**EXERCISE DESCRIPTION:**
Return every entry below exactly as written.

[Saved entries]

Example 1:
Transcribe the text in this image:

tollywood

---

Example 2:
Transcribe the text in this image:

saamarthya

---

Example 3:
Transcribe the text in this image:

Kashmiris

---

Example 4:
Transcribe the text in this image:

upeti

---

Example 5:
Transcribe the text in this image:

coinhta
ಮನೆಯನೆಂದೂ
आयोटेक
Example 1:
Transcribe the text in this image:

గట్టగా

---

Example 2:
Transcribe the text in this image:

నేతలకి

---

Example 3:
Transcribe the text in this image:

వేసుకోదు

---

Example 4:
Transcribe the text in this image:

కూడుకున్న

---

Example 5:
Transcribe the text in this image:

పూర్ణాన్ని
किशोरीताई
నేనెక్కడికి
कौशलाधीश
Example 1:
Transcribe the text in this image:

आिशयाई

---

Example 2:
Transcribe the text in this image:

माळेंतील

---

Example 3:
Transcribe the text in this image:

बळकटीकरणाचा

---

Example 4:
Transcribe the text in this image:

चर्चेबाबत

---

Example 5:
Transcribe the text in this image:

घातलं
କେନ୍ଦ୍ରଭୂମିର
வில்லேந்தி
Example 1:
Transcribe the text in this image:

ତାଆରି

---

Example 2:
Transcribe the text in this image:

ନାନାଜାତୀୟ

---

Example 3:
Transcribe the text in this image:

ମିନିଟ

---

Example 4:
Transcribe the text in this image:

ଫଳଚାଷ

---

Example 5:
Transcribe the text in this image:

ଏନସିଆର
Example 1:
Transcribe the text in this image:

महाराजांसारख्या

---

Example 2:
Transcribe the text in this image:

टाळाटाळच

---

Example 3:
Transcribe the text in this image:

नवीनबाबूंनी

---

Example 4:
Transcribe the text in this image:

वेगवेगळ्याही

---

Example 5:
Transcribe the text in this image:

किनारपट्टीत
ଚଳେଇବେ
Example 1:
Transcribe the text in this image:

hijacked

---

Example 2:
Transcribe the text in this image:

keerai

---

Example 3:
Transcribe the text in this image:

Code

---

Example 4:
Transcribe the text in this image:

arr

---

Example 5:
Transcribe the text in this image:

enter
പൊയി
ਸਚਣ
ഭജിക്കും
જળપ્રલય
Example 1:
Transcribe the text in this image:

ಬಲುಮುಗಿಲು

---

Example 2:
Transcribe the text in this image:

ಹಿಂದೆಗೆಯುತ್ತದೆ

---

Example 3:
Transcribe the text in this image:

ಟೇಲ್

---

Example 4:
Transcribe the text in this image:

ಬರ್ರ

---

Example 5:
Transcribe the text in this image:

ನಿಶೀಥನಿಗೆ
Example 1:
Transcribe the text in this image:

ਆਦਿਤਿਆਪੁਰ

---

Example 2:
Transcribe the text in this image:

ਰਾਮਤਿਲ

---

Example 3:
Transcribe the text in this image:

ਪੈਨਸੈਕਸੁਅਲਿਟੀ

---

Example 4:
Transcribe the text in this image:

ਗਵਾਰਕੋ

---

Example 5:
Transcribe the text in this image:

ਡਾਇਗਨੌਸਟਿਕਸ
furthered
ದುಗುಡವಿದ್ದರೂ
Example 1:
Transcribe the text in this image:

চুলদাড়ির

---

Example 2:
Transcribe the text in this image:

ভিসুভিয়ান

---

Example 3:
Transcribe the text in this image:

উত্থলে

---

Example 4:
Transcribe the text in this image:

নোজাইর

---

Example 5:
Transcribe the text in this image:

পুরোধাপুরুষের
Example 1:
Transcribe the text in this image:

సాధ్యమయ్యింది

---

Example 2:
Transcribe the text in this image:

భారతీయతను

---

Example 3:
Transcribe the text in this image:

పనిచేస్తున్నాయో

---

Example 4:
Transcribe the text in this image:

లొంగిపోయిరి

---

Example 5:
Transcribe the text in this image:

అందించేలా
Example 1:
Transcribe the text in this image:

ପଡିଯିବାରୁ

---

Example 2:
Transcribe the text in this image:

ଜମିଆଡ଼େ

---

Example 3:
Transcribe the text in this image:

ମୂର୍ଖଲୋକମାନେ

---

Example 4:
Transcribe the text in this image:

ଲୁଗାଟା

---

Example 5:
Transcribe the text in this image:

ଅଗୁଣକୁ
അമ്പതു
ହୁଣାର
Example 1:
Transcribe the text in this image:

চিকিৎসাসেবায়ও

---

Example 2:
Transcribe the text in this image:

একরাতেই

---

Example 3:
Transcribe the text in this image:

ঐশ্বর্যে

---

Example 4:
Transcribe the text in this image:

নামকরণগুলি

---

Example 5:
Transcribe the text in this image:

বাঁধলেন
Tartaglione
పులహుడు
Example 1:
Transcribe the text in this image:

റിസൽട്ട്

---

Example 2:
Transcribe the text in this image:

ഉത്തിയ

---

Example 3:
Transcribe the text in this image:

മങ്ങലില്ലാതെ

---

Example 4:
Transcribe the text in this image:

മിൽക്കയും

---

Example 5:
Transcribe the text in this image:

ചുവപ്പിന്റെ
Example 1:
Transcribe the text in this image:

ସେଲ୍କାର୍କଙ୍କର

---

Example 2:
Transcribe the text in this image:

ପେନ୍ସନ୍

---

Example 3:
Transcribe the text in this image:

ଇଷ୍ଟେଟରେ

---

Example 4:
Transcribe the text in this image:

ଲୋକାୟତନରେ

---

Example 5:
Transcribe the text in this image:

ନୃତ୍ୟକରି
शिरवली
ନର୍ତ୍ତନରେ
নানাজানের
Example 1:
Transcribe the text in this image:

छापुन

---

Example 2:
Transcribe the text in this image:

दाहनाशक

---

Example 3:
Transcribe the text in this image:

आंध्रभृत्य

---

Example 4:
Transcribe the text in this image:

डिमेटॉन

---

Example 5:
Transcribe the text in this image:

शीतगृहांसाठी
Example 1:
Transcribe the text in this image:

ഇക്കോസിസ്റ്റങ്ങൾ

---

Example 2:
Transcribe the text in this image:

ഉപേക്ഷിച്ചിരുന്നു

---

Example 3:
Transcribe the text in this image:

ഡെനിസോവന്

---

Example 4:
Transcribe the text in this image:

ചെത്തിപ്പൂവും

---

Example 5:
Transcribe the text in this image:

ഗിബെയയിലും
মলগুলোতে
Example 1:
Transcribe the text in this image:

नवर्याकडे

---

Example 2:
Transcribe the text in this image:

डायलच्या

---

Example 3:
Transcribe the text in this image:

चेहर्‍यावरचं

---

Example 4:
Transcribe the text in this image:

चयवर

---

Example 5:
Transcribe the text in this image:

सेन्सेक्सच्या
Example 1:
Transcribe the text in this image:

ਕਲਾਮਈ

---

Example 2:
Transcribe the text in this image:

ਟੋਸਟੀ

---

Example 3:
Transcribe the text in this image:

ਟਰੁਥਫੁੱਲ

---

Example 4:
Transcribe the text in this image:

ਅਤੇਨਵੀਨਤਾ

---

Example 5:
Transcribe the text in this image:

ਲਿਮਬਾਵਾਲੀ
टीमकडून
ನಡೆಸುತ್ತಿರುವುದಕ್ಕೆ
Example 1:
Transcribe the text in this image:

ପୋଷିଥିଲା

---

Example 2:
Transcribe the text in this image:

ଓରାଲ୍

**ANSWER AREA:**
Example 1:
Transcribe the text in this image:

tollywood

---

Example 2:
Transcribe the text in this image:

saamarthya

---

Example 3:
Transcribe the text in this image:

Kashmiris

---

Example 4:
Transcribe the text in this image:

upeti

---

Example 5:
Transcribe the text in this image:

coinhta
ಮನೆಯನೆಂದೂ
आयोटेक
Example 1:
Transcribe the text in this image:

గట్టగా

---

Example 2:
Transcribe the text in this image:

నేతలకి

---

Example 3:
Transcribe the text in this image:

వేసుకోదు

---

Example 4:
Transcribe the text in this image:

కూడుకున్న

---

Example 5:
Transcribe the text in this image:

పూర్ణాన్ని
किशोरीताई
నేనెక్కడికి
कौशलाधीश
Example 1:
Transcribe the text in this image:

आिशयाई

---

Example 2:
Transcribe the text in this image:

माळेंतील

---

Example 3:
Transcribe the text in this image:

बळकटीकरणाचा

---

Example 4:
Transcribe the text in this image:

चर्चेबाबत

---

Example 5:
Transcribe the text in this image:

घातलं
କେନ୍ଦ୍ରଭୂମିର
வில்லேந்தி
Example 1:
Transcribe the text in this image:

ତାଆରି

---

Example 2:
Transcribe the text in this image:

ନାନାଜାତୀୟ

---

Example 3:
Transcribe the text in this image:

ମିନିଟ

---

Example 4:
Transcribe the text in this image:

ଫଳଚାଷ

---

Example 5:
Transcribe the text in this image:

ଏନସିଆର
Example 1:
Transcribe the text in this image:

महाराजांसारख्या

---

Example 2:
Transcribe the text in this image:

टाळाटाळच

---

Example 3:
Transcribe the text in this image:

नवीनबाबूंनी

---

Example 4:
Transcribe the text in this image:

वेगवेगळ्याही

---

Example 5:
Transcribe the text in this image:

किनारपट्टीत
ଚଳେଇବେ
Example 1:
Transcribe the text in this image:

hijacked

---

Example 2:
Transcribe the text in this image:

keerai

---

Example 3:
Transcribe the text in this image:

Code

---

Example 4:
Transcribe the text in this image:

arr

---

Example 5:
Transcribe the text in this image:

enter
പൊയി
ਸਚਣ
ഭജിക്കും
જળપ્રલય
Example 1:
Transcribe the text in this image:

ಬಲುಮುಗಿಲು

---

Example 2:
Transcribe the text in this image:

ಹಿಂದೆಗೆಯುತ್ತದೆ

---

Example 3:
Transcribe the text in this image:

ಟೇಲ್

---

Example 4:
Transcribe the text in this image:

ಬರ್ರ

---

Example 5:
Transcribe the text in this image:

ನಿಶೀಥನಿಗೆ
Example 1:
Transcribe the text in this image:

ਆਦਿਤਿਆਪੁਰ

---

Example 2:
Transcribe the text in this image:

ਰਾਮਤਿਲ

---

Example 3:
Transcribe the text in this image:

ਪੈਨਸੈਕਸੁਅਲਿਟੀ

---

Example 4:
Transcribe the text in this image:

ਗਵਾਰਕੋ

---

Example 5:
Transcribe the text in this image:

ਡਾਇਗਨੌਸਟਿਕਸ
furthered
ದುಗುಡವಿದ್ದರೂ
Example 1:
Transcribe the text in this image:

চুলদাড়ির

---

Example 2:
Transcribe the text in this image:

ভিসুভিয়ান

---

Example 3:
Transcribe the text in this image:

উত্থলে

---

Example 4:
Transcribe the text in this image:

নোজাইর

---

Example 5:
Transcribe the text in this image:

পুরোধাপুরুষের
Example 1:
Transcribe the text in this image:

సాధ్యమయ్యింది

---

Example 2:
Transcribe the text in this image:

భారతీయతను

---

Example 3:
Transcribe the text in this image:

పనిచేస్తున్నాయో

---

Example 4:
Transcribe the text in this image:

లొంగిపోయిరి

---

Example 5:
Transcribe the text in this image:

అందించేలా
Example 1:
Transcribe the text in this image:

ପଡିଯିବାରୁ

---

Example 2:
Transcribe the text in this image:

ଜମିଆଡ଼େ

---

Example 3:
Transcribe the text in this image:

ମୂର୍ଖଲୋକମାନେ

---

Example 4:
Transcribe the text in this image:

ଲୁଗାଟା

---

Example 5:
Transcribe the text in this image:

ଅଗୁଣକୁ
അമ്പതു
ହୁଣାର
Example 1:
Transcribe the text in this image:

চিকিৎসাসেবায়ও

---

Example 2:
Transcribe the text in this image:

একরাতেই

---

Example 3:
Transcribe the text in this image:

ঐশ্বর্যে

---

Example 4:
Transcribe the text in this image:

নামকরণগুলি

---

Example 5:
Transcribe the text in this image:

বাঁধলেন
Tartaglione
పులహుడు
Example 1:
Transcribe the text in this image:

റിസൽട്ട്

---

Example 2:
Transcribe the text in this image:

ഉത്തിയ

---

Example 3:
Transcribe the text in this image:

മങ്ങലില്ലാതെ

---

Example 4:
Transcribe the text in this image:

മിൽക്കയും

---

Example 5:
Transcribe the text in this image:

ചുവപ്പിന്റെ
Example 1:
Transcribe the text in this image:

ସେଲ୍କାର୍କଙ୍କର

---

Example 2:
Transcribe the text in this image:

ପେନ୍ସନ୍

---

Example 3:
Transcribe the text in this image:

ଇଷ୍ଟେଟରେ

---

Example 4:
Transcribe the text in this image:

ଲୋକାୟତନରେ

---

Example 5:
Transcribe the text in this image:

ନୃତ୍ୟକରି
शिरवली
ନର୍ତ୍ତନରେ
নানাজানের
Example 1:
Transcribe the text in this image:

छापुन

---

Example 2:
Transcribe the text in this image:

दाहनाशक

---

Example 3:
Transcribe the text in this image:

आंध्रभृत्य

---

Example 4:
Transcribe the text in this image:

डिमेटॉन

---

Example 5:
Transcribe the text in this image:

शीतगृहांसाठी
Example 1:
Transcribe the text in this image:

ഇക്കോസിസ്റ്റങ്ങൾ

---

Example 2:
Transcribe the text in this image:

ഉപേക്ഷിച്ചിരുന്നു

---

Example 3:
Transcribe the text in this image:

ഡെനിസോവന്

---

Example 4:
Transcribe the text in this image:

ചെത്തിപ്പൂവും

---

Example 5:
Transcribe the text in this image:

ഗിബെയയിലും
মলগুলোতে
Example 1:
Transcribe the text in this image:

नवर्याकडे

---

Example 2:
Transcribe the text in this image:

डायलच्या

---

Example 3:
Transcribe the text in this image:

चेहर्‍यावरचं

---

Example 4:
Transcribe the text in this image:

चयवर

---

Example 5:
Transcribe the text in this image:

सेन्सेक्सच्या
Example 1:
Transcribe the text in this image:

ਕਲਾਮਈ

---

Example 2:
Transcribe the text in this image:

ਟੋਸਟੀ

---

Example 3:
Transcribe the text in this image:

ਟਰੁਥਫੁੱਲ

---

Example 4:
Transcribe the text in this image:

ਅਤੇਨਵੀਨਤਾ

---

Example 5:
Transcribe the text in this image:

ਲਿਮਬਾਵਾਲੀ
टीमकडून
ನಡೆಸುತ್ತಿರುವುದಕ್ಕೆ
Example 1:
Transcribe the text in this image:

ପୋଷିଥିଲା

---

Example 2:
Transcribe the text in this image:

ଓରାଲ୍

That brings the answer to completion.